Even though I spent one and a half post-midnight hours in the train station in Trenton, New Jersey with only Eels keeping me company, I could not have had a happier yesterday. I went to Philadelphia — all by myself! — for a visit with my friend Aneesa. It's been a year, maybe thirteen months, since we've seen each other and I was absolutely thrilled we'd be meeting up (although in a very subdued, masculine way). Now, I don't muster up enthusiasm like that very easily; in fact, it's got to be at least five years since I was absolutely thrilled about anything, so that's really saying something.
On a side note, does the city of Trenton website really need a visitors' guide? Are the hotels really filling up with tourists dying to visit the home of the Mercer County Cultural Commission and birthplace of Trojan condoms?
My excuse was that They Might Be Giants was throwing a free show at this place called Penn's Landing, and the show was great. The train got into Philly around noon, and it was typical Mid-Atlantic summer weather: the sort of weather that your fifth-grade teacher tells you about when she's reminding you how Ben Franklin and Thomas Jefferson all wore like five layers of wool to the Constitutional Convention and worked sweating in a sealed-off building, like the Founding Fathers weren't admirable enough without enduring the heat. So Aneesa and I spent the afternoon walking from one shady spot to the next, stopping pretty frequently for air conditioning and ice cold drinks — it's more or less the same stuff we did when we lived within walking distance of each other. I guess the miles-long hikes work out nicely for us because Aneesa is an enigma wrapped in a riddle hidden among a million puzzle pieces, which is a metaphor I wish I'd thought up but I didn't. I'm probably the same mystery to her that she is to me. So, let's see, we've known each other for about ten years now, but we're still discovering each other and I'm still surprised how perfectly all her pieces fit together.

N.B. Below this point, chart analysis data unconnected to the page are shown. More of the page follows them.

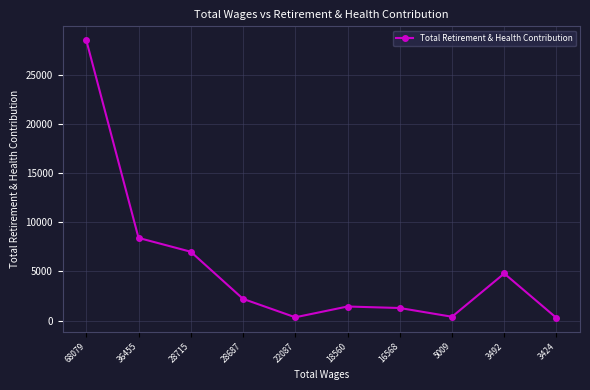

At which label is the value closest to 14415?

36455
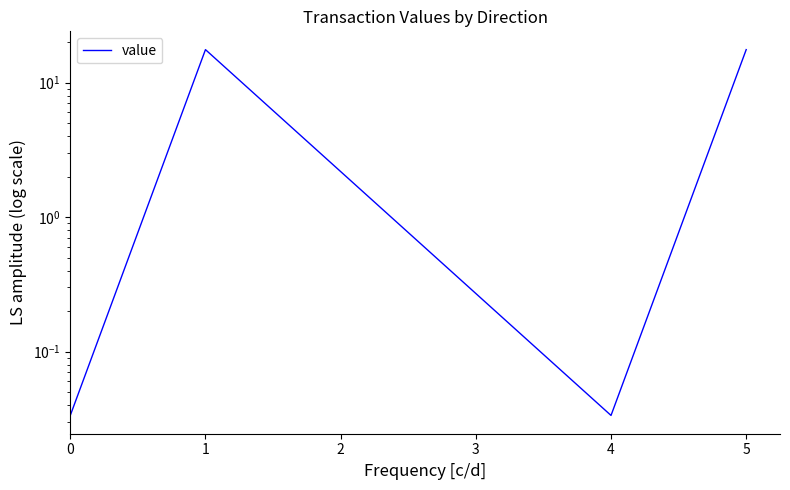

Is it true that the value at 0 is 0.0?

False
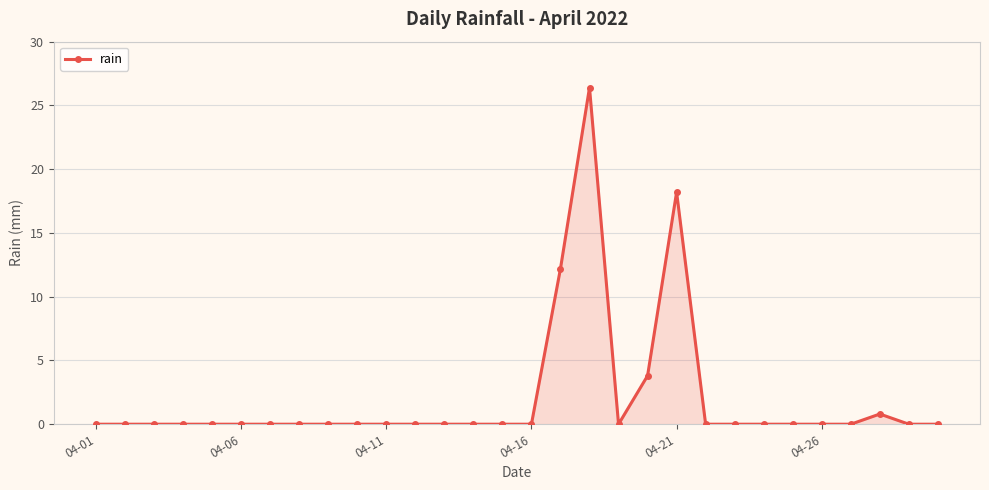

True or false: there are more than 2 points higher than both neighbors.

True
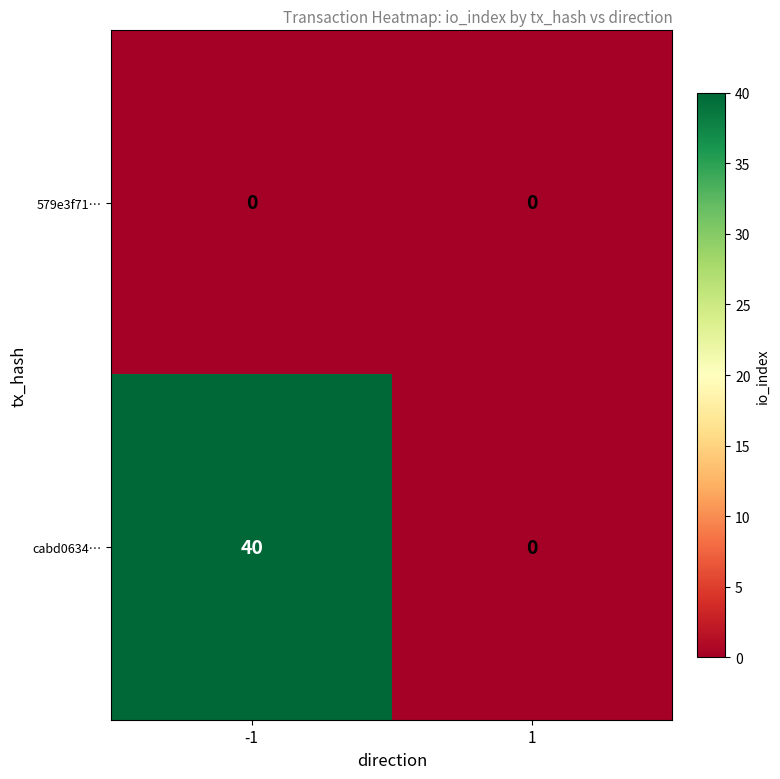

Which series changed the most between -1 and 1?

cabd0634…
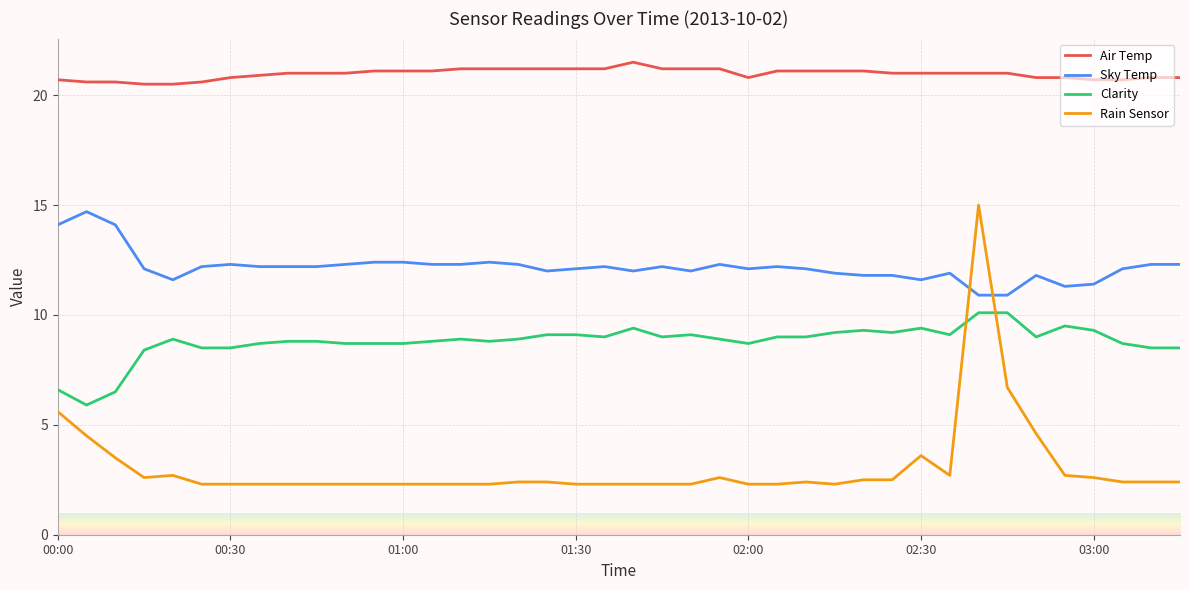

True or false: Sky Temp and Air Temp intersect in this chart.

False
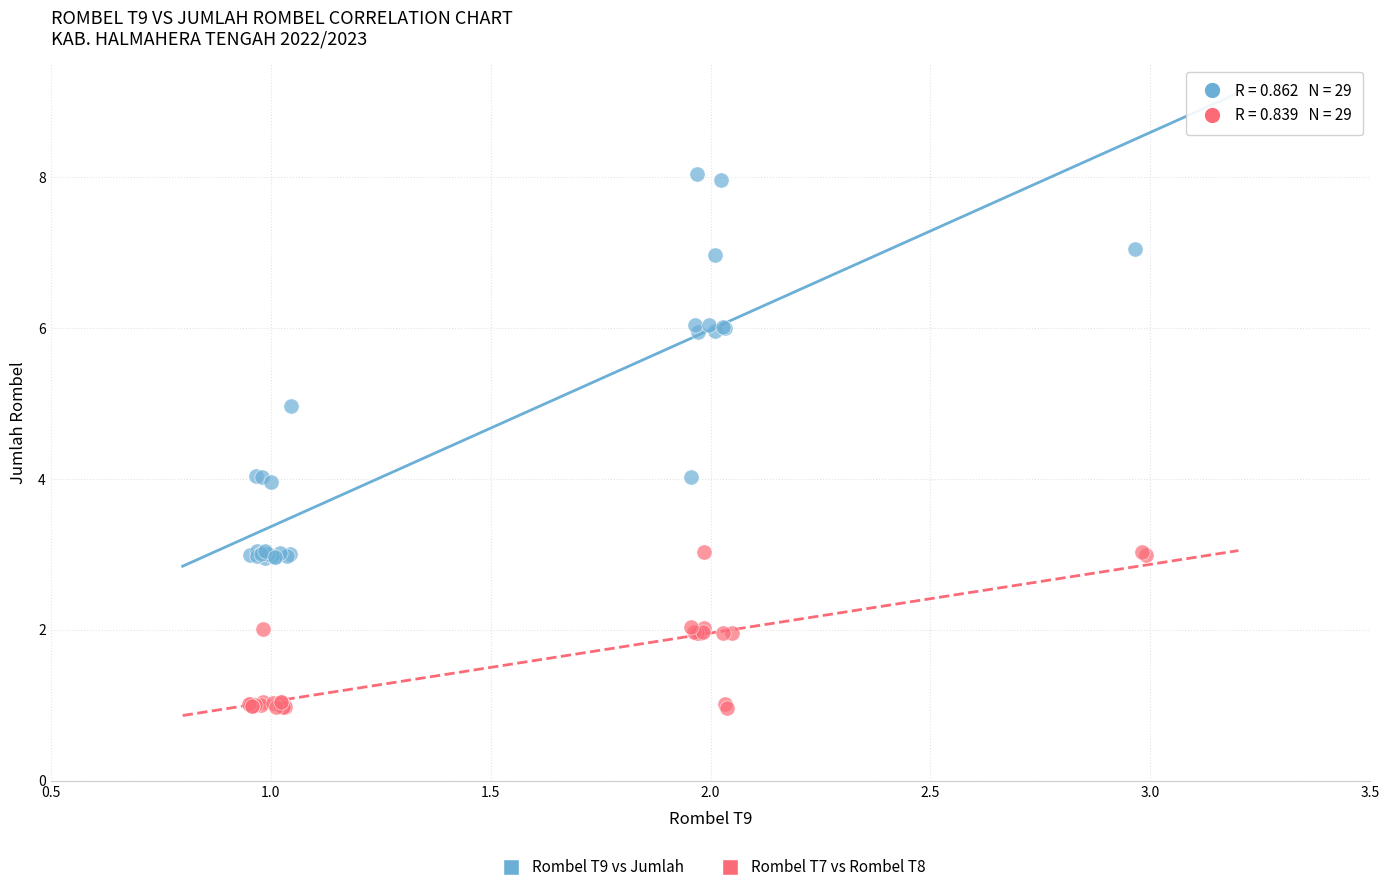

Which series contains the lowest Y value?

Rombel T7 vs Rombel T8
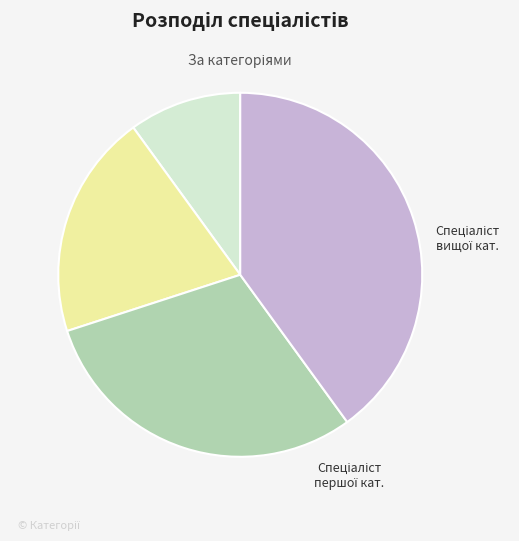

Is there any slice that represents more than half of the pie?

No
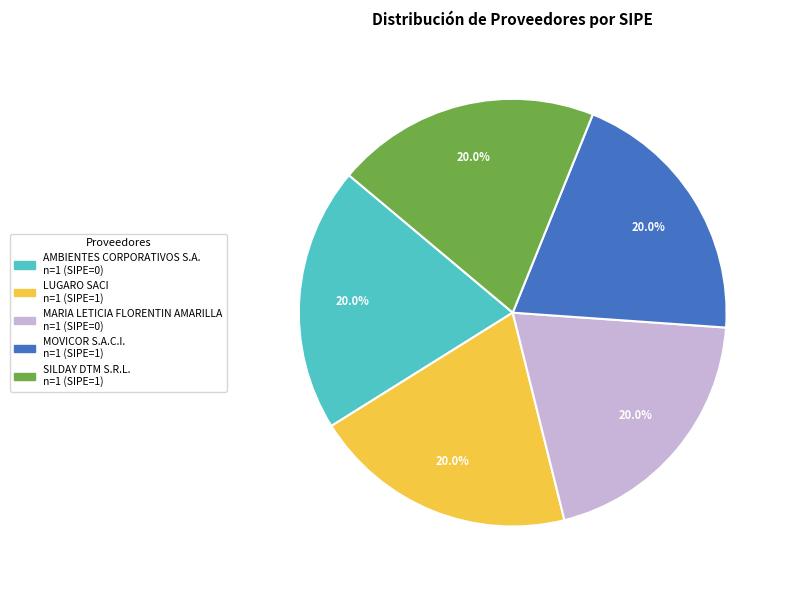

To the nearest percent, what portion does MOVICOR S.A.C.I. represent?

20%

About two hours before the concert, we were hanging out at one of Philly's art-house movie theaters trying to choose between seeing March of the Penguins, which is somehow the biggest movie of the week (so suck it, The Island!), and Crash, which we ended up seeing. Paul Haggis, the director of Crash, is one of those Hollywood people I feel bad for, or at least I used to, because his good work, this TV show called Due South about friendly Canadians, got cancelled after three years while his shlocky, patronizing co-creation, Walker, Texas Ranger, would not freaking die. But now that he's won an Oscar for the Million Dollar Baby screenplay, maybe Hollywood's starting to redeem itself despite the Summer of Remakes. Crash is flawed but provocative, and Haggis's direction is incredibly confident even though the opening monologue is ridiculously cheesy. I'm glad I saw it.
Okay, the concert. Let me try to draw a picture of it for you. They were giving away free orange They Might Be Giants foam fingers, like you get at a baseball game if you have no taste. One guy in the audience, instead of putting the foam finger on his hand like a guy who isn't a total geek, put the finger on the brim of his baseball cap. Which is exactly what you'd expect the kind of person who winds up being a They Might Be Giants fan to do. Now multiply that by about a thousand. It was basically a Battlestar Galactica conference minus the costumes and with better music. I fit right in.
So now I'm going to try to go less than a year without hearing from Aneesa again. I only hope that I'll keep being absolutely thrilled; I'm going to have to work at it. I suppose there's a lesson in there somewhere about taking your friends for granted, but I'm not sure that I'm going to learn it.